When the 3 p.m. bell rings at Oak Mountain Elementary School on Fridays, speech pathologist Mary English is out the door and ready to rodeo.

She walks away from her interest of helping speech impediments and working with children that have autism, to groom her horse Filly, grab her saddle and hit the road to the next go-round on the schedule.

“It’s the great thing about being in the school. You kind of know when you’re going to be off work and kind of plan accordingly,” said English, who plans to compete in at least 30-40 rodeos this season.

The Montevallo native most recently competed in her hometown go-round at the Shelby County Cattlemen’s Association Rodeo in Columbiana Saturday, roping her calf in 2.6 seconds. The time was good enough for second place and almost $500, but an early break through the barrier cost her a 10-second penalty.

“I’d rather be a 12.6 with a barrier than a 4 without a barrier and not place,” English said. “I’m kind of jinxed. I’m either breaking out or I’m winning first-place checks. This year my goal is to find a happy medium.”

Last year, English advanced to the Professional Cowboys Rodeo Finals and earned $3,436 through the season.

But roping well isn’t anything new to this cowgirl, who has a bag full of prize buckles in her closet.

Rodeo is her life.
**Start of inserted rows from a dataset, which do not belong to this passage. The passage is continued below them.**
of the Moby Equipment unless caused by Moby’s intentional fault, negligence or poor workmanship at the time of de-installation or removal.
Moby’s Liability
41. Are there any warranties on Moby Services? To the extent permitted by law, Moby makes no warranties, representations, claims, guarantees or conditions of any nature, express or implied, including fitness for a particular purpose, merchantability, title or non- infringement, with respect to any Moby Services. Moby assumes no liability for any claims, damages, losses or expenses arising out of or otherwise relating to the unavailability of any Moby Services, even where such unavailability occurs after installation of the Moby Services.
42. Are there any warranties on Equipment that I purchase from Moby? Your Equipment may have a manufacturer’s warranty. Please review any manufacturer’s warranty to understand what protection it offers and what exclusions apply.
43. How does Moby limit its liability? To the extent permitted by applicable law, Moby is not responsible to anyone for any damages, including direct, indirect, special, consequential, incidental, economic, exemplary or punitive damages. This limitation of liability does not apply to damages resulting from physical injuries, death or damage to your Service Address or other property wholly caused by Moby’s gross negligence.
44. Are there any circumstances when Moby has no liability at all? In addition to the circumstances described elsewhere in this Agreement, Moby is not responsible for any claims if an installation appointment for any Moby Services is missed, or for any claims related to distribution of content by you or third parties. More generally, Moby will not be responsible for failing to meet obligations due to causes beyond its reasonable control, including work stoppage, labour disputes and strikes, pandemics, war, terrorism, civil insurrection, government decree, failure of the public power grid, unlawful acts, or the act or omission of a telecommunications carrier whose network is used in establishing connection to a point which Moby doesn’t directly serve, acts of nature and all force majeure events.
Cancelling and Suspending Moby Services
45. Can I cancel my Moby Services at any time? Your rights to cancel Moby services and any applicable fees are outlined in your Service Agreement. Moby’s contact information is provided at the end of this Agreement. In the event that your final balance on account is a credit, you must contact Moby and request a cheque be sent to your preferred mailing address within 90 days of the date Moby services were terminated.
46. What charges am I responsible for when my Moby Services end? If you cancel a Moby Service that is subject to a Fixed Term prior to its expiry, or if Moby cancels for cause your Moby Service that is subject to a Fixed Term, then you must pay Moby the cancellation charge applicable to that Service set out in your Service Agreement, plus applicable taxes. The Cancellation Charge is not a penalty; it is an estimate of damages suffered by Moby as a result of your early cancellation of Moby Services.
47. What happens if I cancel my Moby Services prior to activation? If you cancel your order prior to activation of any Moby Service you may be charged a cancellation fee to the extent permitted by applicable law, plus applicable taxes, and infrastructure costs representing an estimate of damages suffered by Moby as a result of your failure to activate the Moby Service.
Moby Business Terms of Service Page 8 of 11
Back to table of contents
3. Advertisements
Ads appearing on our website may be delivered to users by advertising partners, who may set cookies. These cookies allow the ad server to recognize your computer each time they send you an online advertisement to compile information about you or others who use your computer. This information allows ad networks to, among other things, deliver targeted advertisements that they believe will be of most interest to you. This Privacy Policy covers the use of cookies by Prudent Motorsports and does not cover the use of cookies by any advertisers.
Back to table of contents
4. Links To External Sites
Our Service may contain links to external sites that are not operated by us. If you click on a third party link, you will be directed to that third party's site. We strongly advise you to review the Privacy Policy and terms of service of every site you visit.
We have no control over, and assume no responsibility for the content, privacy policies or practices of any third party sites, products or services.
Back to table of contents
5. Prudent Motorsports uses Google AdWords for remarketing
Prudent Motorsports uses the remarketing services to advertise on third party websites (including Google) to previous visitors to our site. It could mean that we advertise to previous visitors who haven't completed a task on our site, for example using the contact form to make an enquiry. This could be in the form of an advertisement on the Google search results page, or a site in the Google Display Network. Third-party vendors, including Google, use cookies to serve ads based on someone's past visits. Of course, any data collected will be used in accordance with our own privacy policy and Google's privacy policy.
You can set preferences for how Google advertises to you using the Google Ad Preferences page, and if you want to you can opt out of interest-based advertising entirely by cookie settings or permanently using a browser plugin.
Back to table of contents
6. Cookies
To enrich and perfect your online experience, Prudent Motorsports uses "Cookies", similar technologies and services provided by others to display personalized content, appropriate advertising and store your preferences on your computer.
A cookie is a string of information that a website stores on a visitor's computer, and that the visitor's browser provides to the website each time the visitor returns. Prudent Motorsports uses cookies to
Something her students and co-workers are beginning to learn.

“I have a couple of pictures on my bulletin board and they (students) always want to know where the parade was,” English said. “They like hearing stories and they want to know if (the horses) bite.”

English, who also works at Helena Intermediate, said the schools’ administrations and teachers want to know how she did.

“It kind of surprises me that so many people are interested in it, because I wouldn’t have expected it,” said English, who will turn 25 next month.

While English begins her speech path career, she hopes to broaden her other career this year with a return to barrel racing.